Decision could push postal rates down

July 6, 2015

By Tonda F. Rush

NNA CEO and General Counsel

WASHINGTON—Could postal rates actually go down? That is the question now faced by the Postal Regulatory Commission after the U.S. Court of Appeals for the District of Columbia Circuit kicked back the PRC’s 2013 decision on a 4.3 percent postage surcharge.

The surcharge was part of the U.S. Postal Service’s attempt to recover revenues it said it lost during the Great Recession. Generally, USPS is not permitted to increase rates by more than the level of inflation during a year, unless it faces exigent circumstances. The Postal Service considered the recession such an exigency. But since it first announced the surcharge, groups of mailers—including the National Newspaper Association—have fought back, saying USPS was papering over losses from other causes and blaming them on the recession. The commission ruled in December 2013 that USPS was owed extra money by mailers, but the PRC limited the number of months extra charges could be imposed. After USPS had recovered an extra $2.7 billion, the PRC said, it had to remove the surcharge.

That number will be reached sometime in August. So, will USPS lower rates?

Possibly, but not likely, according to NNA’s Postal Committee Chair Max Heath.

In early June, the PRC received the court’s ruling. The court agreed with every party in the case to some degree. Yes, the Postal Service deserved extra money. No, it could not charge the extra rate forever, as mailers had argued. But yes, the commission had undercounted how much money could be recouped because its estimate of the recession’s effect was too low.

USPS immediately asserted that it was owed $3.9 billion, actually, and that it should not reverse the charge in August. NNA and other mailers cried foul and urged the PRC to recalculate. NNA did not urge a reversal of the rate, but instead promoted the notion that delaying the next increase would be fairer to the mailers. Now the PRC is beginning a new examination of the actual effects of the recession on postal revenues and says it will finish its deliberation by August.

The possibility of yo-yo rates created concern for NNA, Heath said.
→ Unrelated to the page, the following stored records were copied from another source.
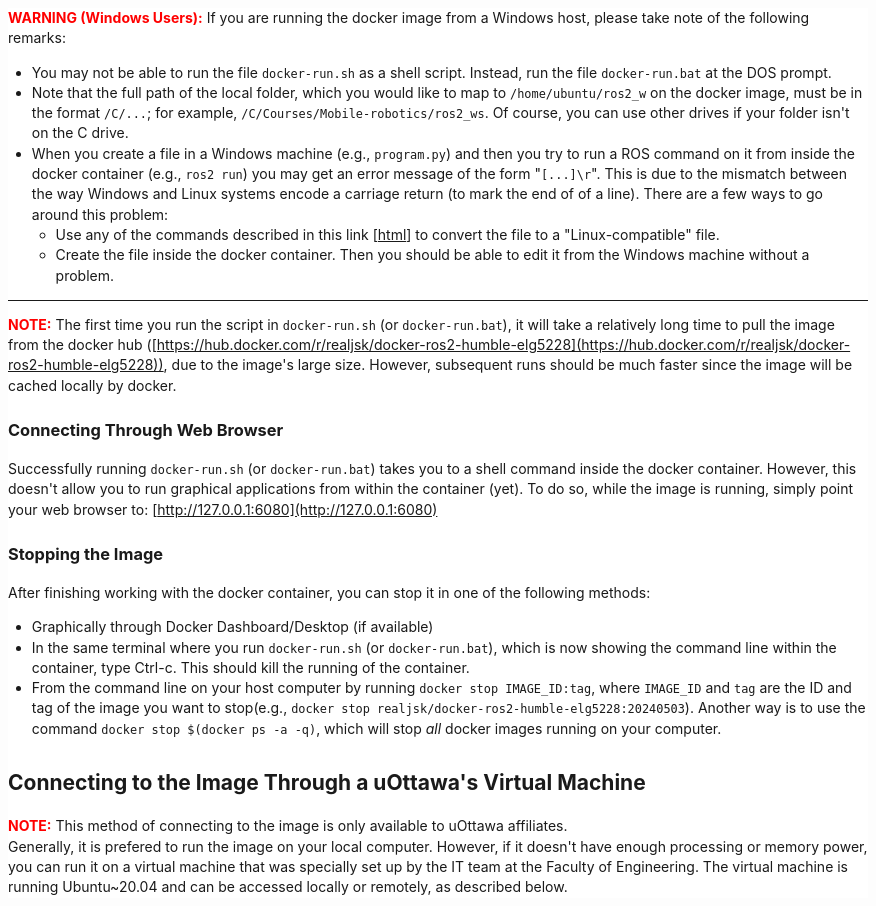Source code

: 
<span style="color:red">**WARNING (Windows Users):**</span> If you are running the docker image from a Windows host, please take note of the following remarks:
* You may not be able to run the file `docker-run.sh` as a shell script. Instead, run the file `docker-run.bat` at the DOS prompt. 
* Note that the full path of the local folder, which you would like to map to `/home/ubuntu/ros2_w` on the docker image, must be in the format `/C/...`; for example, `/C/Courses/Mobile-robotics/ros2_ws`. Of course, you can use other drives if your folder isn't on the C drive. 
* When you create a file in a Windows machine (e.g., `program.py`) and then you try to run a ROS command on it from inside the docker container (e.g., `ros2 run`) you may get an error message of the form "`[...]\r`". This is due to the mismatch between the way Windows and Linux systems encode a carriage return (to mark the end of of a line). There are a few ways to go around this problem: 
	* Use any of the commands described in this link [[html](https://www.cyberciti.biz/faq/howto-unix-linux-convert-dos-newlines-cr-lf-unix-text-format/)] to convert the file to a "Linux-compatible" file.
	* Create the file inside the docker container. Then you should be able to edit it from the Windows machine without a problem. 

---

<span style="color:red">**NOTE:**</span> The first time you run the script in `docker-run.sh` (or `docker-run.bat`), it will take a relatively long time to pull the image from the docker hub ([https://hub.docker.com/r/realjsk/docker-ros2-humble-elg5228](https://hub.docker.com/r/realjsk/docker-ros2-humble-elg5228)), due to the image's large size. However, subsequent runs should be much faster since the image will be cached locally by docker.

### Connecting Through Web Browser
Successfully running `docker-run.sh` (or `docker-run.bat`) takes you to a shell command inside the docker container. However, this doesn't allow you to run graphical applications from within the container (yet). To do so, while the image is running, simply point your web browser to: [http://127.0.0.1:6080](http://127.0.0.1:6080) 

### Stopping the Image
After finishing working with the docker container, you can stop it in one of the following methods:
* Graphically through Docker Dashboard/Desktop (if available)
* In the same terminal where you run `docker-run.sh` (or `docker-run.bat`), which is now showing the command line within the container, type Ctrl-c. This should kill the running of the container. 
* From the command line on your host computer by running `docker stop IMAGE_ID:tag`, where `IMAGE_ID` and `tag` are the ID and tag of the image you want to stop(e.g., `docker stop realjsk/docker-ros2-humble-elg5228:20240503`). Another way is to use the command `docker stop $(docker ps -a -q)`, which will stop *all* docker images running on your computer.

## Connecting to the Image Through a uOttawa's Virtual Machine 
<span style="color:red">**NOTE:**</span> This method of connecting to the image is only available to uOttawa affiliates. <br />
Generally, it is prefered to run the image on your local computer. However, if it doesn't have enough processing or memory power, you can run it on a virtual machine that was specially set up by the IT team at the Faculty of Engineering. The virtual machine is running Ubuntu~20.04 and can be accessed locally or remotely, as described below. 
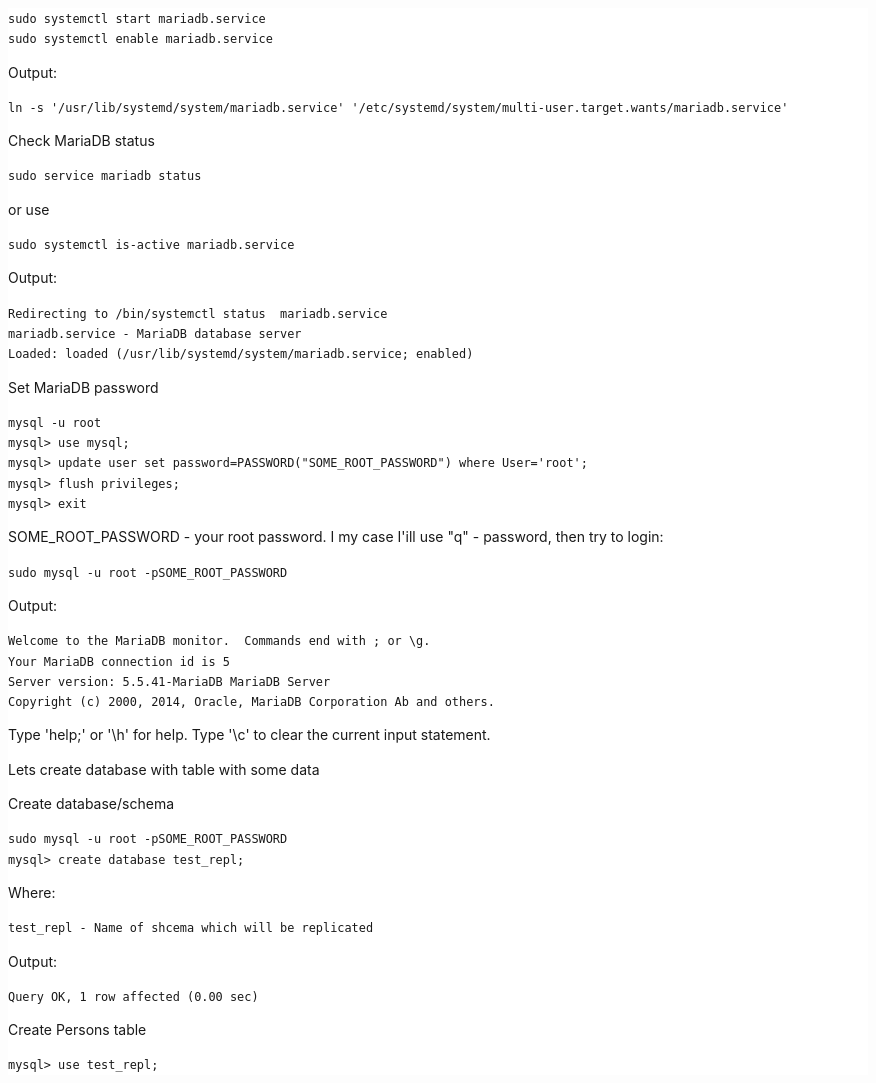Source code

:     sudo systemctl start mariadb.service
    sudo systemctl enable mariadb.service

Output:

    ln -s '/usr/lib/systemd/system/mariadb.service' '/etc/systemd/system/multi-user.target.wants/mariadb.service'

Check MariaDB status

    sudo service mariadb status

or use

    sudo systemctl is-active mariadb.service

Output:

    Redirecting to /bin/systemctl status  mariadb.service
    mariadb.service - MariaDB database server
    Loaded: loaded (/usr/lib/systemd/system/mariadb.service; enabled)

Set MariaDB password

    mysql -u root
    mysql> use mysql;
    mysql> update user set password=PASSWORD("SOME_ROOT_PASSWORD") where User='root';
    mysql> flush privileges;
    mysql> exit

SOME_ROOT_PASSWORD - your root password. I my case I'ill use "q" - password, then try to login:

    sudo mysql -u root -pSOME_ROOT_PASSWORD

Output:

    Welcome to the MariaDB monitor.  Commands end with ; or \g.
    Your MariaDB connection id is 5
    Server version: 5.5.41-MariaDB MariaDB Server
    Copyright (c) 2000, 2014, Oracle, MariaDB Corporation Ab and others.

Type 'help;' or '\h' for help. Type '\c' to clear the current input statement.

Lets create database with table with some data

Create database/schema

    sudo mysql -u root -pSOME_ROOT_PASSWORD
    mysql> create database test_repl;

Where:

    test_repl - Name of shcema which will be replicated

Output:

    Query OK, 1 row affected (0.00 sec)

Create Persons table

    mysql> use test_repl;
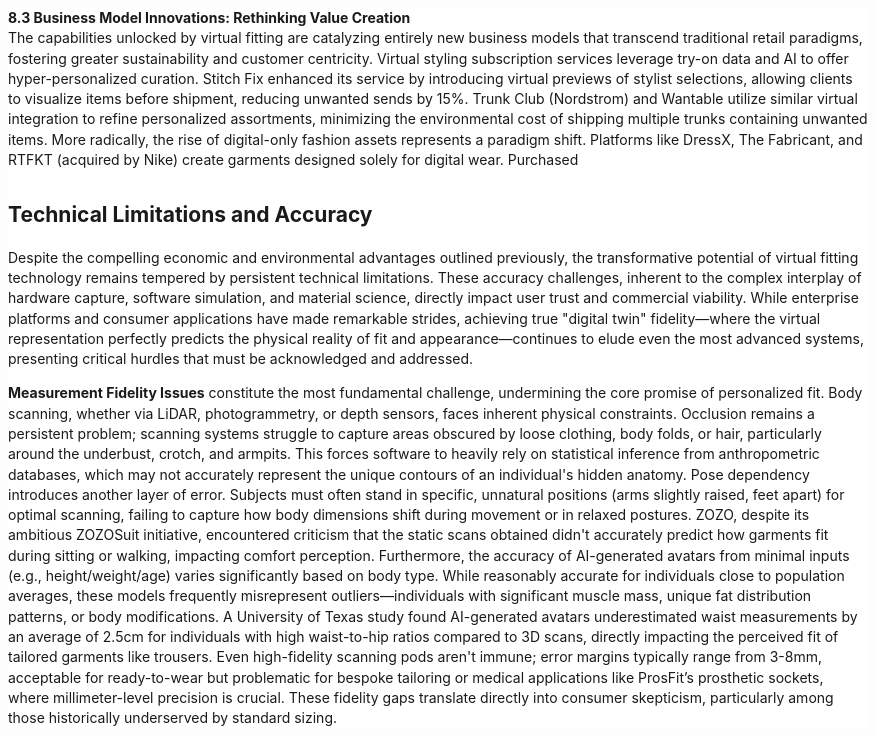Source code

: **8.3 Business Model Innovations: Rethinking Value Creation**  
The capabilities unlocked by virtual fitting are catalyzing entirely new business models that transcend traditional retail paradigms, fostering greater sustainability and customer centricity. Virtual styling subscription services leverage try-on data and AI to offer hyper-personalized curation. Stitch Fix enhanced its service by introducing virtual previews of stylist selections, allowing clients to visualize items before shipment, reducing unwanted sends by 15%. Trunk Club (Nordstrom) and Wantable utilize similar virtual integration to refine personalized assortments, minimizing the environmental cost of shipping multiple trunks containing unwanted items. More radically, the rise of digital-only fashion assets represents a paradigm shift. Platforms like DressX, The Fabricant, and RTFKT (acquired by Nike) create garments designed solely for digital wear. Purchased

## Technical Limitations and Accuracy

Despite the compelling economic and environmental advantages outlined previously, the transformative potential of virtual fitting technology remains tempered by persistent technical limitations. These accuracy challenges, inherent to the complex interplay of hardware capture, software simulation, and material science, directly impact user trust and commercial viability. While enterprise platforms and consumer applications have made remarkable strides, achieving true "digital twin" fidelity—where the virtual representation perfectly predicts the physical reality of fit and appearance—continues to elude even the most advanced systems, presenting critical hurdles that must be acknowledged and addressed.

**Measurement Fidelity Issues** constitute the most fundamental challenge, undermining the core promise of personalized fit. Body scanning, whether via LiDAR, photogrammetry, or depth sensors, faces inherent physical constraints. Occlusion remains a persistent problem; scanning systems struggle to capture areas obscured by loose clothing, body folds, or hair, particularly around the underbust, crotch, and armpits. This forces software to heavily rely on statistical inference from anthropometric databases, which may not accurately represent the unique contours of an individual's hidden anatomy. Pose dependency introduces another layer of error. Subjects must often stand in specific, unnatural positions (arms slightly raised, feet apart) for optimal scanning, failing to capture how body dimensions shift during movement or in relaxed postures. ZOZO, despite its ambitious ZOZOSuit initiative, encountered criticism that the static scans obtained didn't accurately predict how garments fit during sitting or walking, impacting comfort perception. Furthermore, the accuracy of AI-generated avatars from minimal inputs (e.g., height/weight/age) varies significantly based on body type. While reasonably accurate for individuals close to population averages, these models frequently misrepresent outliers—individuals with significant muscle mass, unique fat distribution patterns, or body modifications. A University of Texas study found AI-generated avatars underestimated waist measurements by an average of 2.5cm for individuals with high waist-to-hip ratios compared to 3D scans, directly impacting the perceived fit of tailored garments like trousers. Even high-fidelity scanning pods aren't immune; error margins typically range from 3-8mm, acceptable for ready-to-wear but problematic for bespoke tailoring or medical applications like ProsFit’s prosthetic sockets, where millimeter-level precision is crucial. These fidelity gaps translate directly into consumer skepticism, particularly among those historically underserved by standard sizing.
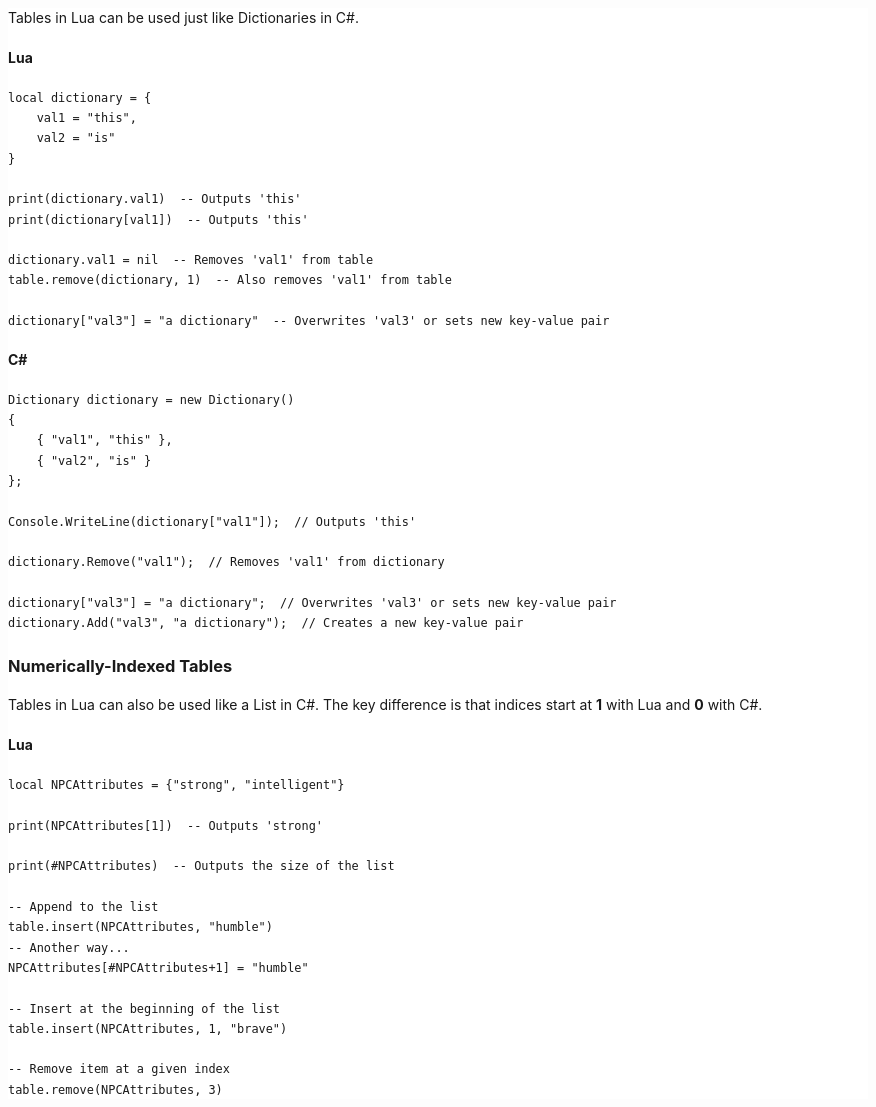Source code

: Tables in Lua can be used just like Dictionaries in C#.

#### Lua
    
    
    local dictionary = {
    	val1 = "this",
    	val2 = "is"
    }
    
    print(dictionary.val1)  -- Outputs 'this'
    print(dictionary[val1])  -- Outputs 'this'
    
    dictionary.val1 = nil  -- Removes 'val1' from table
    table.remove(dictionary, 1)  -- Also removes 'val1' from table
    
    dictionary["val3"] = "a dictionary"  -- Overwrites 'val3' or sets new key-value pair
    

#### C#
    
    
    Dictionary dictionary = new Dictionary()
    {
    	{ "val1", "this" },
    	{ "val2", "is" }
    };
    
    Console.WriteLine(dictionary["val1"]);  // Outputs 'this'
    
    dictionary.Remove("val1");  // Removes 'val1' from dictionary
    
    dictionary["val3"] = "a dictionary";  // Overwrites 'val3' or sets new key-value pair
    dictionary.Add("val3", "a dictionary");  // Creates a new key-value pair
    

### Numerically-Indexed Tables

Tables in Lua can also be used like a List in C#. The key difference is that indices start at **1** with Lua and **0** with C#.

#### Lua
    
    
    local NPCAttributes = {"strong", "intelligent"}
    
    print(NPCAttributes[1])  -- Outputs 'strong'
    
    print(#NPCAttributes)  -- Outputs the size of the list
    
    -- Append to the list
    table.insert(NPCAttributes, "humble")
    -- Another way...
    NPCAttributes[#NPCAttributes+1] = "humble"
    
    -- Insert at the beginning of the list
    table.insert(NPCAttributes, 1, "brave")
    
    -- Remove item at a given index
    table.remove(NPCAttributes, 3)
    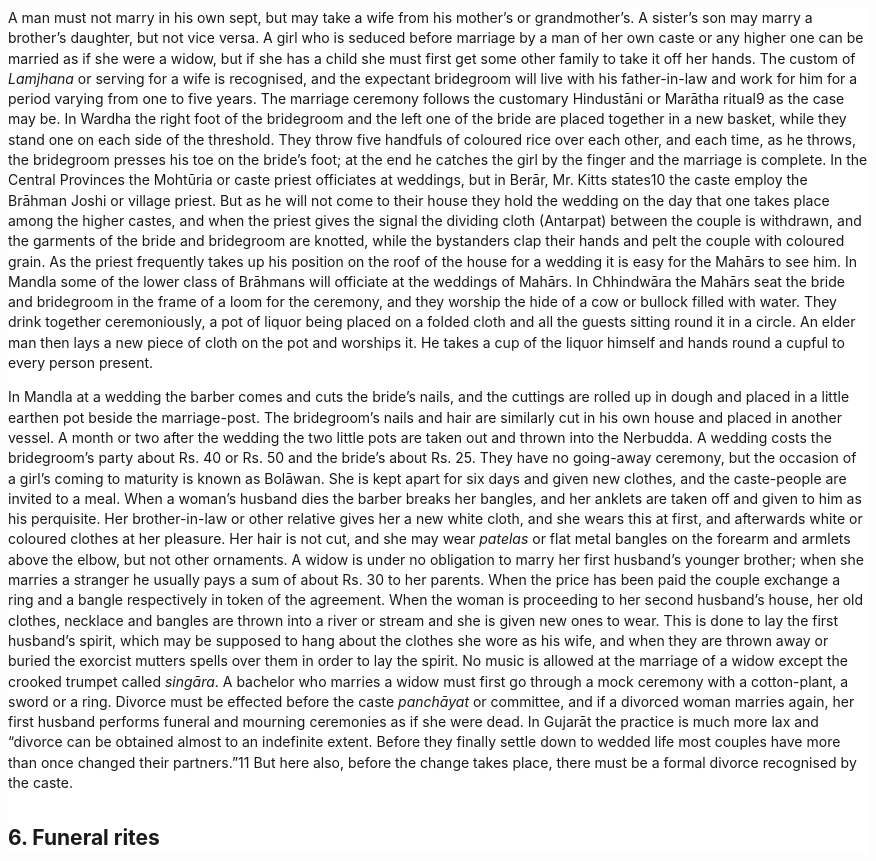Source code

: A man must not marry in his own sept, but may take a wife from his mother’s or grandmother’s. A sister’s son may marry a brother’s daughter, but not vice versa. A girl who is seduced before marriage by a man of her own caste or any higher one can be married as if she were a widow, but if she has a child she must first get some other family to take it off her hands. The custom of *Lamjhana* or serving for a wife is recognised, and the expectant bridegroom will live with his father-in-law and work for him for a period varying from one to five years. The marriage ceremony follows the customary Hindustāni or Marātha ritual9 as the case may be. In Wardha the right foot of the bridegroom and the left one of the bride are placed together in a new basket, while they stand one on each side of the threshold. They throw five handfuls of coloured rice over each other, and each time, as he throws, the bridegroom presses his toe on the bride’s foot; at the end he catches the girl by the finger and the marriage is complete. In the Central Provinces the Mohtūria or caste priest officiates at weddings, but in Berār, Mr. Kitts states10 the caste employ the Brāhman Joshi or village priest. But as he will not come to their house they hold the wedding on the day that one takes place among the higher castes, and when the priest gives the signal the dividing cloth \(Antarpat\) between the couple is withdrawn, and the garments of the bride and bridegroom are knotted, while the bystanders clap their hands and pelt the couple with coloured grain. As the priest frequently takes up his position on the roof of the house for a wedding it is easy for the Mahārs to see him. In Mandla some of the lower class of Brāhmans will officiate at the weddings of Mahārs. In Chhindwāra the Mahārs seat the bride and bridegroom in the frame of a loom for the ceremony, and they worship the hide of a cow or bullock filled with water. They drink together ceremoniously, a pot of liquor being placed on a folded cloth and all the guests sitting round it in a circle. An elder man then lays a new piece of cloth on the pot and worships it. He takes a cup of the liquor himself and hands round a cupful to every person present. 

In Mandla at a wedding the barber comes and cuts the bride’s nails, and the cuttings are rolled up in dough and placed in a little earthen pot beside the marriage-post. The bridegroom’s nails and hair are similarly cut in his own house and placed in another vessel. A month or two after the wedding the two little pots are taken out and thrown into the Nerbudda. A wedding costs the bridegroom’s party about Rs. 40 or Rs. 50 and the bride’s about Rs. 25. They have no going-away ceremony, but the occasion of a girl’s coming to maturity is known as Bolāwan. She is kept apart for six days and given new clothes, and the caste-people are invited to a meal. When a woman’s husband dies the barber breaks her bangles, and her anklets are taken off and given to him as his perquisite. Her brother-in-law or other relative gives her a new white cloth, and she wears this at first, and afterwards white or coloured clothes at her pleasure. Her hair is not cut, and she may wear *patelas* or flat metal bangles on the forearm and armlets above the elbow, but not other ornaments. A widow is under no obligation to marry her first husband’s younger brother; when she marries a stranger he usually pays a sum of about Rs. 30 to her parents. When the price has been paid the couple exchange a ring and a bangle respectively in token of the agreement. When the woman is proceeding to her second husband’s house, her old clothes, necklace and bangles are thrown into a river or stream and she is given new ones to wear. This is done to lay the first husband’s spirit, which may be supposed to hang about the clothes she wore as his wife, and when they are thrown away or buried the exorcist mutters spells over them in order to lay the spirit. No music is allowed at the marriage of a widow except the crooked trumpet called *singāra*. A bachelor who marries a widow must first go through a mock ceremony with a cotton-plant, a sword or a ring. Divorce must be effected before the caste *panchāyat* or committee, and if a divorced woman marries again, her first husband performs funeral and mourning ceremonies as if she were dead. In Gujarāt the practice is much more lax and “divorce can be obtained almost to an indefinite extent. Before they finally settle down to wedded life most couples have more than once changed their partners.”11 But here also, before the change takes place, there must be a formal divorce recognised by the caste. 



## 6. Funeral rites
“With the court taking so long to make this decision, USPS already put off its 2015 increase way into May. But it clearly is on track to collect too much with this 4.3 percent charge, and we hope the commission forces that number back. We are urging some common sense in this ruling. As the situation appeared in early June, we could have had the May increase, then an August decrease, and then another increase after PRC figured out the proper exigency charge, then another decrease after the Postal Service collected enough revenue, and then the 2016 increase. It would have driven our industry nuts. We would rather see the commission get tough about this surcharge and apply the extra money toward a lower increase next year, or perhaps a decrease all at once,” he said.

NNA President John Edgecombe Jr. said the Court of Appeals case had already left NNA members in a state of uncertainty for rates and service in 2015.

“We expected this court decision much earlier in the year. When it didn’t come and the Postal Service finally put the 2015 increase into effect, we knew we might be facing another period of uncertainty. What we really need right now is not just for the commission to act sensibly, but for Congress to get serious about postal legislation.”

NNA Government Relations Chair Deb McCaslin, publisher of the Custer County Chief in Broken Bow, NE, agreed.

She said: “The Postal Service’s grab for revenue right now isn’t as much about the recession as it is the overcharge created by Congress to prefund retirement costs. We have argued for nearly a decade now that no other government agency is required to do that. We know the Treasury Department likes having this extra money on hand, but it is unfair to the Postal Service and to all of us who pay postage. This situation is creating crazy rates and devastating service cuts.

“I’m urging all of our members to talk with their congressional delegations over the summer about service problems. Congress’ inaction is hurting our readers with late service, and creating this rate uncertainty for us and the Postal Service.”